This football analytics package is based on a series of Towards Data Science articles by Ofir Magdaci:
- Embedding the Language of Football Using NLP
- A Deep Dive into the Language of Football
- Data-Driven Evaluation of Football Players' Skills
Using this package, you can to download pre-trained models or run and create your own.
The package contains easy-to-use config file to quickly set up an anaconda environment for the project. Alternatively, you can manually install the list of packages listed in the file.
To create a conda environment with all required dependencies (see conda_env.yml
), open a terminal/cmd window and cd
to project repository and run:
conda env create -f conda_env.yml
.
The StatsBomb open dataset is a free data available for research. You can download and read more about it here.
Save the extracted 'statsbomb' directory into <package_path>/data
, without modify its name.
For using the UI, you must first create all necessary artifacts: data objects and trained models. To this end, run main.py
manually (see under 'Manual Run'). Alternatively, pre-trained models are available to download (see below).

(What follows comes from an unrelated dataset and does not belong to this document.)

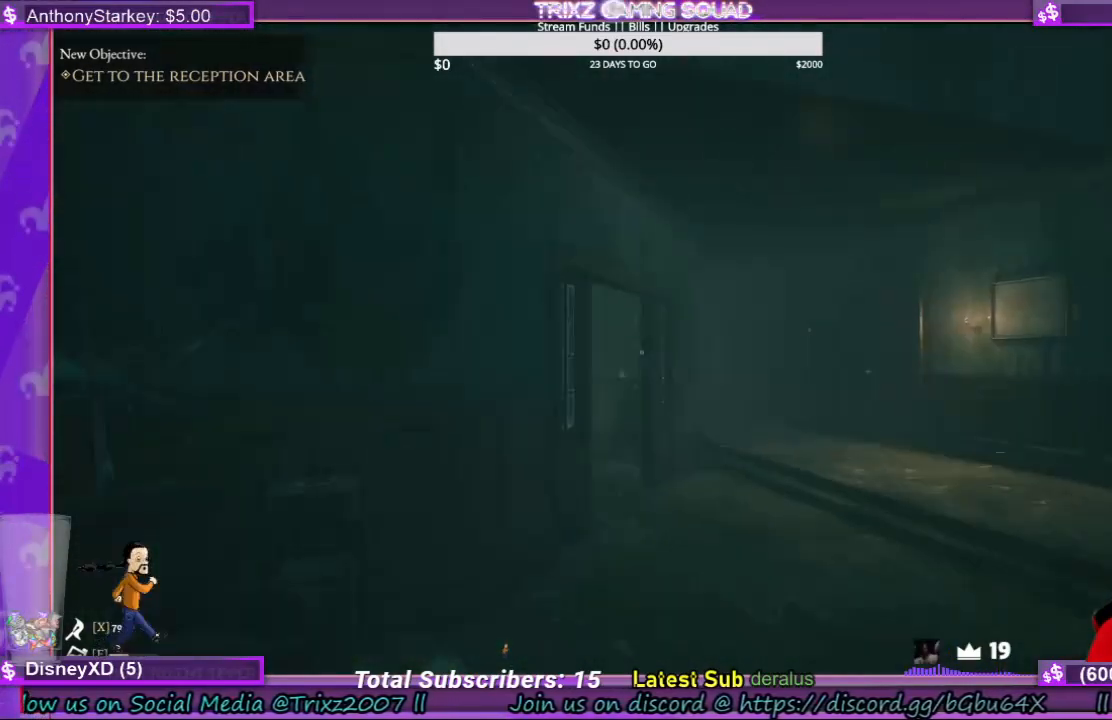
{"keys": ["shift", "w"], "mouse": [], "events": [[100, "shift", "up"], [300, "shift", "down"]]}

Data objects currently are not available for download due to licensing.
You can get a pre-made models by downloading the pre-trained package. Extract it and put the models_artifacts
folder into football2vec/artifacts directory.
This package includes all pre-trained models.

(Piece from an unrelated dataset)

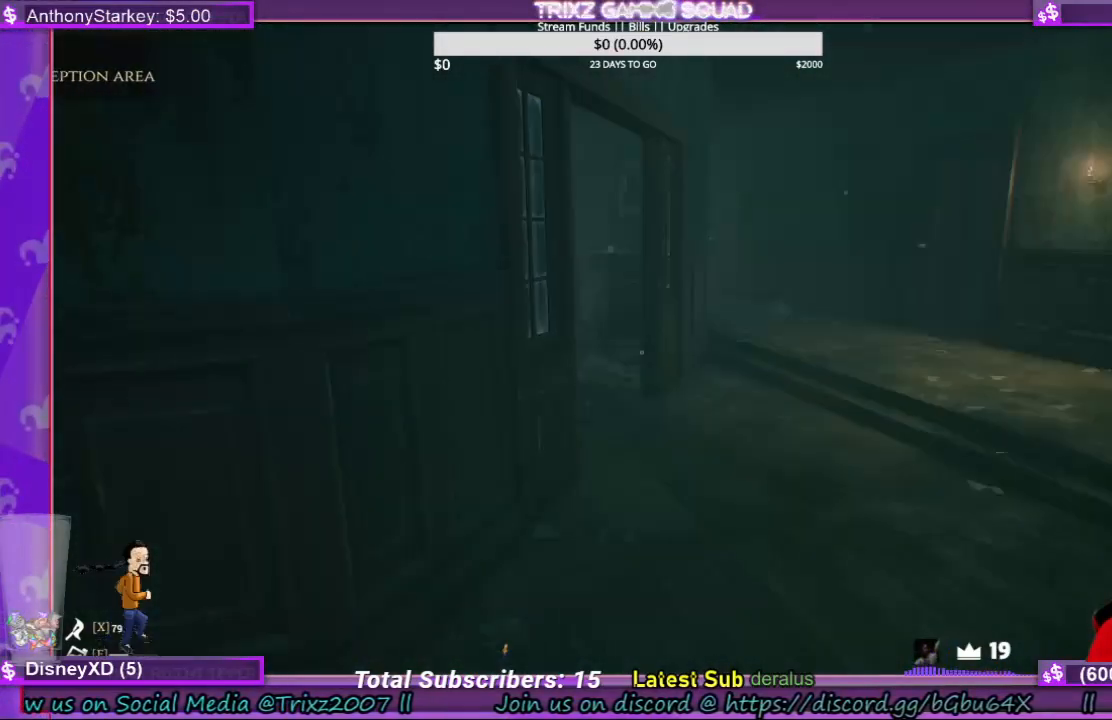
{"keys": ["a"], "mouse": [], "events": [[133, "shift", "up"], [167, "w", "up"], [367, "a", "down"]]}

Due to StatsBomb licensing, I can't offer pre-made data processing artifacts (see 'build_data_objects' under 'Manual Run').
The open-source models of Football2Vec are more basic
than presented in the article.
However, they are can be easily and freely extended.
- The pre-trained version uses merely the action position and type for building to tokens.
- For extending word string representation, see 'extending the model' below.
For a manual run, simply executes main.py
via any Python supported software you have or directly using the terminal.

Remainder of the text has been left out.